From: redpointai
The relevance and adoption of open source models have been a significant point of discussion and surprise in the AI community. While hobbyist and local Llama communities show enthusiasm, enterprise adoption has been surprisingly low and declining.
Surprising Lack of Enterprise Adoption
The general sentiment among enterprise users regarding open source models is that they are “cool” but have not fundamentally altered the adoption path of AI within businesses [00:02:46]. A specific estimate from Anker of Brain Trust suggests that open-source model usage in enterprises is around 5% and potentially decreasing [00:02:59].
This limited enterprise adoption is attributed to several factors:
- Use Case Discovery Mode: Enterprises are primarily focused on discovering practical use cases for AI, prioritizing the most powerful models available, regardless of their open-source status [00:03:11].
- Rapid Model Evolution: The constant emergence of new model generations necessitates continuous re-evaluation and discovery, making it difficult for enterprises to commit to specific open-source models [00:03:22].
- Licensing Debates: While discussions around licenses are common, they haven’t translated into significant shifts in AI adoption patterns [00:02:50].
Open Source Catch-Up and its Nuances
Despite the adoption challenges, there was initial surprise at how quickly open source models caught up to proprietary ones in terms of performance [00:03:32]. It was initially unclear if closed-source models would maintain a compounding advantage, but the gap has felt like it’s shortened [00:03:37].
However, this “catch-up” is nuanced:
- DeepSeek’s Role: The rapid advancement attributed to open source is largely due to the efforts of specific entities like DeepSeek, rather than a collective “team open source” [00:04:11]. There is now evidence that DeepSeek may cease open-sourcing its models [00:04:16].
- Distillation vs. Original Training: Much of the perceived “catching up” involves distilling knowledge from models like DeepSeek, which is an easier task than training competitive models from scratch [00:04:30].
- Replication vs. Innovation: Replicating existing models is significantly cheaper than creating fundamentally new ones [00:04:48]. While DeepSeek was a strong new entrant, it didn’t fundamentally introduce new concepts [00:04:59].
Unique Contributions of Open Source Models
Despite these challenges, some open-source models have offered unique contributions. The R1 model, for instance, was noted for having “full traces,” which is considered a net unique feature in the open-source ecosystem [00:05:15].
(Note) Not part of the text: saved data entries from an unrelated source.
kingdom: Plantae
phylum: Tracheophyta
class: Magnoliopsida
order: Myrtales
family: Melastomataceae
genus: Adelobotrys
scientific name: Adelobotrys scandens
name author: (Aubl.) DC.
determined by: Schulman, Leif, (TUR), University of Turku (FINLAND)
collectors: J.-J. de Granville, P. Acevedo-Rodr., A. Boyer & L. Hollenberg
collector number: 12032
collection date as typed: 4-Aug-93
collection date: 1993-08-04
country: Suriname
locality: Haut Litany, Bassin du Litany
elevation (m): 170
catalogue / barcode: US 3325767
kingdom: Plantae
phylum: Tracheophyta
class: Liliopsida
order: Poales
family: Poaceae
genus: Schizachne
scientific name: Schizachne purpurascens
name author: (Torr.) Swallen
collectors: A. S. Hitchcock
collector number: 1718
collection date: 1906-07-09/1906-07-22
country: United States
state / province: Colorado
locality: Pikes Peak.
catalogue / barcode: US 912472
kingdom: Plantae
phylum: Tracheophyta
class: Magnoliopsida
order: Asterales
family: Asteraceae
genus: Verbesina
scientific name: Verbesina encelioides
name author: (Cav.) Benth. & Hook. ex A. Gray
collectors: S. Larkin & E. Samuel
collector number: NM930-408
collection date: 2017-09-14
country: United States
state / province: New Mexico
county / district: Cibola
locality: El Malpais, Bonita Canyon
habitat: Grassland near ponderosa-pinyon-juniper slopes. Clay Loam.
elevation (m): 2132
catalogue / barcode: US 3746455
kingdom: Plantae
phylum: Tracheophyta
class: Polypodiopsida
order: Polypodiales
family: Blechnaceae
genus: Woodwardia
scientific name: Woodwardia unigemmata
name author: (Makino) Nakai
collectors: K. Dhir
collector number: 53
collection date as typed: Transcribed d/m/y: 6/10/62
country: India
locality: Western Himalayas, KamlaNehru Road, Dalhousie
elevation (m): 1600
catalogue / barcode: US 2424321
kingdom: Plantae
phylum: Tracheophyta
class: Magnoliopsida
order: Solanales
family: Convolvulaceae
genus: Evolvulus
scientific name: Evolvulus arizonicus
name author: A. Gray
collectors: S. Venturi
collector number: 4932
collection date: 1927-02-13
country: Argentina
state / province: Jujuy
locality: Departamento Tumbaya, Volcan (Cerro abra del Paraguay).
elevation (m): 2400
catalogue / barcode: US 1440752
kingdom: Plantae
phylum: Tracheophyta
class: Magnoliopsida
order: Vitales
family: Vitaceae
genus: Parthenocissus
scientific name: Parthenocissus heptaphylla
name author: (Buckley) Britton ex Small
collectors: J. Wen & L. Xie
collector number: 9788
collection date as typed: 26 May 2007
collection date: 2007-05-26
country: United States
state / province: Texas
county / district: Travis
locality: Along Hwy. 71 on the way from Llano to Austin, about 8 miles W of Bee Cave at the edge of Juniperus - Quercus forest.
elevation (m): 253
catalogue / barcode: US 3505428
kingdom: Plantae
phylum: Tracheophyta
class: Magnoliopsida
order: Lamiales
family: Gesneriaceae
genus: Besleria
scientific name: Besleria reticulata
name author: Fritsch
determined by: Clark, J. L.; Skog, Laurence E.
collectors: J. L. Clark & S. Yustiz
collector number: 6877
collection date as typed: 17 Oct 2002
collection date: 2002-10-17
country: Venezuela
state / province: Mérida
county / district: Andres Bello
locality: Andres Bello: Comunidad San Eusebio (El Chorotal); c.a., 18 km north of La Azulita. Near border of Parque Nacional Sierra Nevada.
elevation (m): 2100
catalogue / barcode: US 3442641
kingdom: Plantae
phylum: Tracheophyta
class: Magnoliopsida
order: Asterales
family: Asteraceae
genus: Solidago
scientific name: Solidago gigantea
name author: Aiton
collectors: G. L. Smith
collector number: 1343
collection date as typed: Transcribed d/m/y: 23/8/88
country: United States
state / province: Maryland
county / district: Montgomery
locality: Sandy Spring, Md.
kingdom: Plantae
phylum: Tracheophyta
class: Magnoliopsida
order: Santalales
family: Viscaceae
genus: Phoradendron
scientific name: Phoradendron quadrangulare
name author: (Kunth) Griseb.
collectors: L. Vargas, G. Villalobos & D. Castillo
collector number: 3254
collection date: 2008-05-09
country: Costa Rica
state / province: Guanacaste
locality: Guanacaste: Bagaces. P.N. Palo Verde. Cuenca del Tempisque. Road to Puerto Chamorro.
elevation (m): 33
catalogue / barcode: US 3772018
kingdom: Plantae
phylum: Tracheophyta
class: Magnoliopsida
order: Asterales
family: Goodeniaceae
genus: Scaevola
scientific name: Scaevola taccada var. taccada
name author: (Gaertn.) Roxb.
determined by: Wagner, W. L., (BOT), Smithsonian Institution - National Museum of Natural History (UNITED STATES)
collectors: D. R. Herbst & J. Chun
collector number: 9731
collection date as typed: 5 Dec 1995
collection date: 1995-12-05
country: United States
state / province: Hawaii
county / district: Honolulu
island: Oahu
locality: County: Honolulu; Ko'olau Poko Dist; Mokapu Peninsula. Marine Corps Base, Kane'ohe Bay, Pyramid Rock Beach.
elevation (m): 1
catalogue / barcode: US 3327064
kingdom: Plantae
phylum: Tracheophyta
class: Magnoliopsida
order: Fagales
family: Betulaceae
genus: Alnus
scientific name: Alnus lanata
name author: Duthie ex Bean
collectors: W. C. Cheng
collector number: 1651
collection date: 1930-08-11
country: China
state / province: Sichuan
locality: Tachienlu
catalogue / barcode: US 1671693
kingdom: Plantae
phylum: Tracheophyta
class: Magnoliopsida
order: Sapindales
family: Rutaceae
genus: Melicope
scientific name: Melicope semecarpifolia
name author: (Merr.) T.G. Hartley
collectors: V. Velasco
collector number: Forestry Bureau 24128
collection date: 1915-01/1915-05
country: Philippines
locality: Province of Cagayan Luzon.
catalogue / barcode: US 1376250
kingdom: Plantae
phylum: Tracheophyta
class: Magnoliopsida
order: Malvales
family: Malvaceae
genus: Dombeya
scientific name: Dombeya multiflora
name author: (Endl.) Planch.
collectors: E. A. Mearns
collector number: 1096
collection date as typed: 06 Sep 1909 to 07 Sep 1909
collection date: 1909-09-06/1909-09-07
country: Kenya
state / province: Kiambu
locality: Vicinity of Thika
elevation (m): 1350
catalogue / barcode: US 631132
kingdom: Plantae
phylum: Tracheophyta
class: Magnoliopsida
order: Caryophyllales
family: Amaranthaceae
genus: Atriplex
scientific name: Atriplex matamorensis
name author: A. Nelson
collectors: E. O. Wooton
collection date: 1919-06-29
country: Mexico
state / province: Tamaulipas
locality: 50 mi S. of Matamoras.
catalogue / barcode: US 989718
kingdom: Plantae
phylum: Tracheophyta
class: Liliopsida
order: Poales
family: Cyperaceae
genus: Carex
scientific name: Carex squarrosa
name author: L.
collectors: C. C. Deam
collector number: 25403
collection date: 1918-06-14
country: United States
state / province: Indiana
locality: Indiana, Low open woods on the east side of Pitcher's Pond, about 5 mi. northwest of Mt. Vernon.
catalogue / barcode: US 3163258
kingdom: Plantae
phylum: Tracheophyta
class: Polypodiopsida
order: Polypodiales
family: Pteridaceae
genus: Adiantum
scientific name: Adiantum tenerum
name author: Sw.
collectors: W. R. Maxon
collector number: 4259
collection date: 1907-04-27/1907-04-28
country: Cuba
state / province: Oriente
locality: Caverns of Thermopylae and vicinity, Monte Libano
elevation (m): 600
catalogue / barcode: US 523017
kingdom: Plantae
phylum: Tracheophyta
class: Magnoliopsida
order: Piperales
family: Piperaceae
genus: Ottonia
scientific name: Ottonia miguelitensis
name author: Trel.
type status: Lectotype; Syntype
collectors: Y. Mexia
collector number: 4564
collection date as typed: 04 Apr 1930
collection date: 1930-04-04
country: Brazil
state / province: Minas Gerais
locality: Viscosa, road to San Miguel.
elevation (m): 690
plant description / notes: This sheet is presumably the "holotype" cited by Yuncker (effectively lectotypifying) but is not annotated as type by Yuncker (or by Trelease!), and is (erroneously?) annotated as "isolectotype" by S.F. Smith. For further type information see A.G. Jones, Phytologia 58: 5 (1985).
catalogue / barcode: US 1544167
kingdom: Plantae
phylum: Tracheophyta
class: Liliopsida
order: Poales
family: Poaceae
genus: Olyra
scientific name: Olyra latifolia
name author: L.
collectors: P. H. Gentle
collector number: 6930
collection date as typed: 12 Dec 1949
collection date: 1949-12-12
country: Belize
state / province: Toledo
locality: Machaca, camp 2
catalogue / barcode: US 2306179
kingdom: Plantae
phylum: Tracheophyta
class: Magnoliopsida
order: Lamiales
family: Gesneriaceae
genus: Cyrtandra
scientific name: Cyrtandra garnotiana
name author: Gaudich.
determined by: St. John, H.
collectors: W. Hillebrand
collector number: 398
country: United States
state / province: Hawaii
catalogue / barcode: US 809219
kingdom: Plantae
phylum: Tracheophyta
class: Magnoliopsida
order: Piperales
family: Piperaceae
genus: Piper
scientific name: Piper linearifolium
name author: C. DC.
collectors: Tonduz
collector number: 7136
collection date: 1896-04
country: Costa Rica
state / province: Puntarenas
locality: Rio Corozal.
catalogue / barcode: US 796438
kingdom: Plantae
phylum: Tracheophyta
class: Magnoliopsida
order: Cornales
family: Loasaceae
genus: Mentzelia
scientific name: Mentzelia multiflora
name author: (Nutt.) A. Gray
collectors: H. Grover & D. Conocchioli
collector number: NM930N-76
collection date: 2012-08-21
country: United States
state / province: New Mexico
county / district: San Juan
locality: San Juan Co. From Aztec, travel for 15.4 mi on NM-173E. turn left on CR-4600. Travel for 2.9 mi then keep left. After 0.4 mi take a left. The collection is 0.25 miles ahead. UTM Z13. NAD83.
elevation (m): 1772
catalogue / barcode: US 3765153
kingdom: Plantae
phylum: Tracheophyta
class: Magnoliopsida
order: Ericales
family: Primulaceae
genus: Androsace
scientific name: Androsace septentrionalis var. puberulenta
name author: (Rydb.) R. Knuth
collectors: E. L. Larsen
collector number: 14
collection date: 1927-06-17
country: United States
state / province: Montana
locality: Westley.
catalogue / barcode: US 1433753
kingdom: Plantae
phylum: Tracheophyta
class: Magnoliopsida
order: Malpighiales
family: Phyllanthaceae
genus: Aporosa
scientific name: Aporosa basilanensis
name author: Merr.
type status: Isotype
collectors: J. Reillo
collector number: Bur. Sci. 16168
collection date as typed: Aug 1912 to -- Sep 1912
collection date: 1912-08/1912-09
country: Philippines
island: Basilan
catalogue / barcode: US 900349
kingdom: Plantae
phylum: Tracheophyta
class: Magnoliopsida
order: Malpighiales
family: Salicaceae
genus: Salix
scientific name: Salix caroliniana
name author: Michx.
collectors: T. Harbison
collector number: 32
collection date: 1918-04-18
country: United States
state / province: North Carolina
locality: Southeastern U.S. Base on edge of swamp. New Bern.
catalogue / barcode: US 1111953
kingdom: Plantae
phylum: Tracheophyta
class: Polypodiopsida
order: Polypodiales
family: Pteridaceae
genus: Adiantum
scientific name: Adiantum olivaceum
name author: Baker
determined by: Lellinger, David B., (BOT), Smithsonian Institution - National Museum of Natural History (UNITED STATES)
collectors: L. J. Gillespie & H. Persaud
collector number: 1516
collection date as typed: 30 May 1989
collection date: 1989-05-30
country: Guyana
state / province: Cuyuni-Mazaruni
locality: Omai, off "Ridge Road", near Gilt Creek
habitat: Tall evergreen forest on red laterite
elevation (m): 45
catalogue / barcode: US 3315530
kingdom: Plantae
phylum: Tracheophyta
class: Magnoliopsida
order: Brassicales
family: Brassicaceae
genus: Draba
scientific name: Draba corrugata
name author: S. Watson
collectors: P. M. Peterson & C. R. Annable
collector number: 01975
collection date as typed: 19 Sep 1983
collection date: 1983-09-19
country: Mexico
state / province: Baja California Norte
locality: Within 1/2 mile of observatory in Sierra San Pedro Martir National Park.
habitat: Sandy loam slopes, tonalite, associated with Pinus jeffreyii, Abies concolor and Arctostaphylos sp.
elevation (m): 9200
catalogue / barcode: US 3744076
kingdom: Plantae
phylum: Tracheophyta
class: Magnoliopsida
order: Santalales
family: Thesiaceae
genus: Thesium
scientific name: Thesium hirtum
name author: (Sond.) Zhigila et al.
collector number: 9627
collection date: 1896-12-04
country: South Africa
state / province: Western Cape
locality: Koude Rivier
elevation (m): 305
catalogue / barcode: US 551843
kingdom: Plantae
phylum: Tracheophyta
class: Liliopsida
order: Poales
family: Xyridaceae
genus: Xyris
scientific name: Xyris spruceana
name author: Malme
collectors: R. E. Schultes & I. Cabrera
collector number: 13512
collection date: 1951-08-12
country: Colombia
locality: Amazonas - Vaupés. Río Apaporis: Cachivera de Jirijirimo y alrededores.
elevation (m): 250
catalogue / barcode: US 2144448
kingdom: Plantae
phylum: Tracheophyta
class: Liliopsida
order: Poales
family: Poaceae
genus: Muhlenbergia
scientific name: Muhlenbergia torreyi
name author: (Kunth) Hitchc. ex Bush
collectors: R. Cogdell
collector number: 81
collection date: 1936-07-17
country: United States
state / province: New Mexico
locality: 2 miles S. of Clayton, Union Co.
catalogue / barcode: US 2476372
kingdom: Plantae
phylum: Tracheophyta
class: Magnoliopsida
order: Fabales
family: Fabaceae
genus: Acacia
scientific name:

Challenges for New Model Players
The continued emergence of new companies focused on training models is viewed as “overhyped” given the current landscape [00:16:14]. While there might be opportunities for new model players, a clear rationale for what they would offer that is currently missing is not apparent [00:16:26]. Many new model companies aim to pursue AGI or hit all benchmarks, which is not sustainable for all [00:16:39].
“If there is something like that that these companies can latch on to and being their sort of known for being the best at maybe there’s a case for that. Largely though I do agree with you that I don’t think there should be at this point more model companies.” [00:17:21]
The prevailing sentiment suggests that a general-purpose model is the optimal approach, and training hyper-specific models, while potentially cheaper and faster, typically does not yield higher quality [00:19:16]. Historical examples, such as the Bloomberg GPT model, showed that general-purpose models often surpass specialized ones, leading to the conclusion that “closed models were better” for many applications [00:20:00].
[!INFO] Exception: Specialized Models for Unique Datasets There is still perceived opportunity for specialized models when they leverage unique datasets, such as those found in robotics, biology, or material science, where substantial new data is required [00:17:34]. These fields involve wet labs and extensive experimentation, providing distinct data advantages [00:17:53]. However, the core LLM agent space remains challenging for new entrants due to competition from larger players [00:18:02].